| Records supplied |
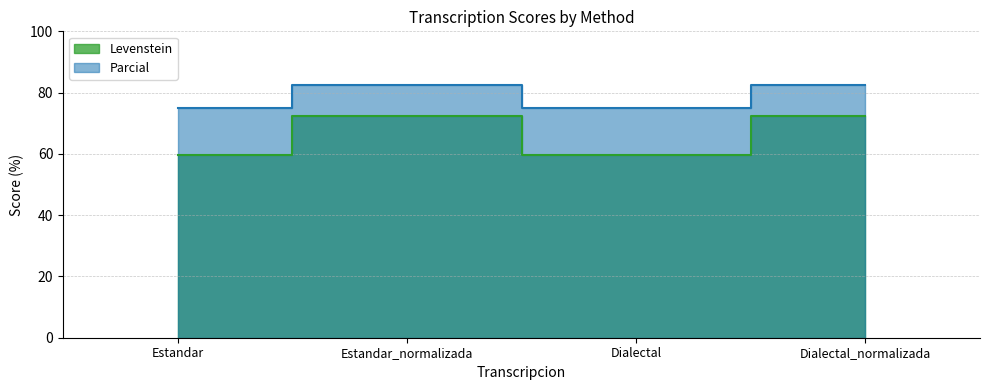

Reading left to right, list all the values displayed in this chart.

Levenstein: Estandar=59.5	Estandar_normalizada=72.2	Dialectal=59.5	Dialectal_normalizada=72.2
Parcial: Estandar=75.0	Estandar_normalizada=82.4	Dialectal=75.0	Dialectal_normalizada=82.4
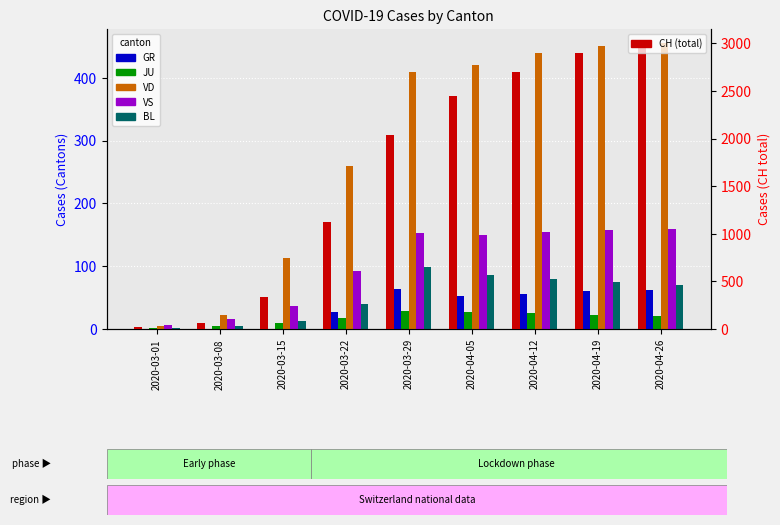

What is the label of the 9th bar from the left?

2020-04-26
* * *
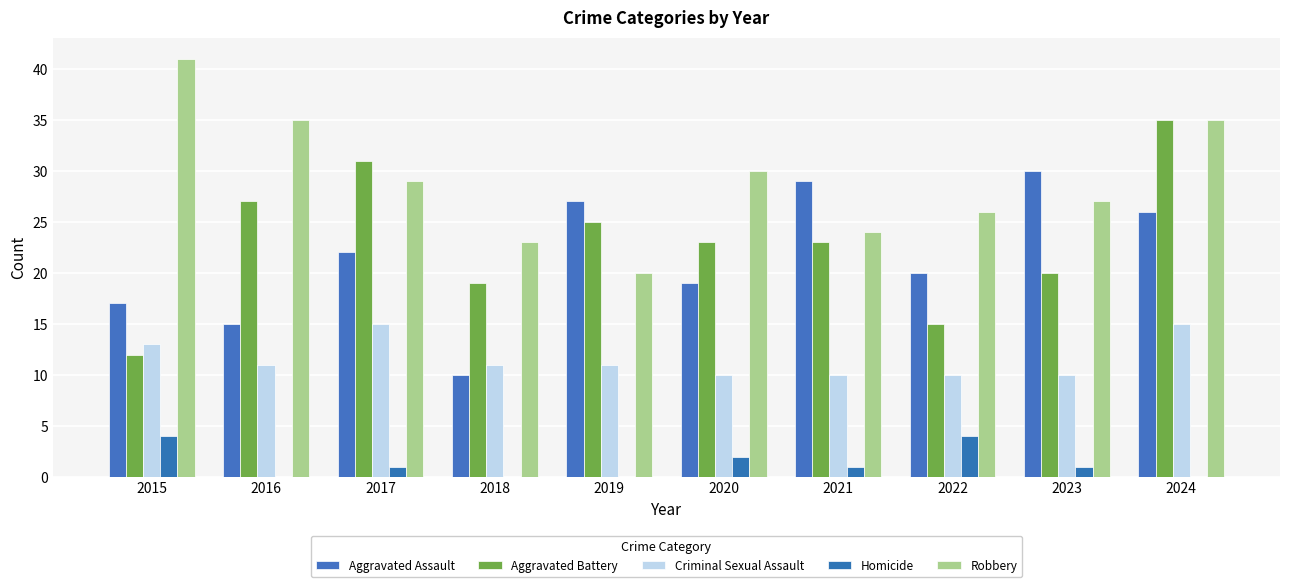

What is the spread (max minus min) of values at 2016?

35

| Task prompt |
State how many lines of the records above contain the string "left", treating case as significant. Reply with the number alone.

| Output for this task |
2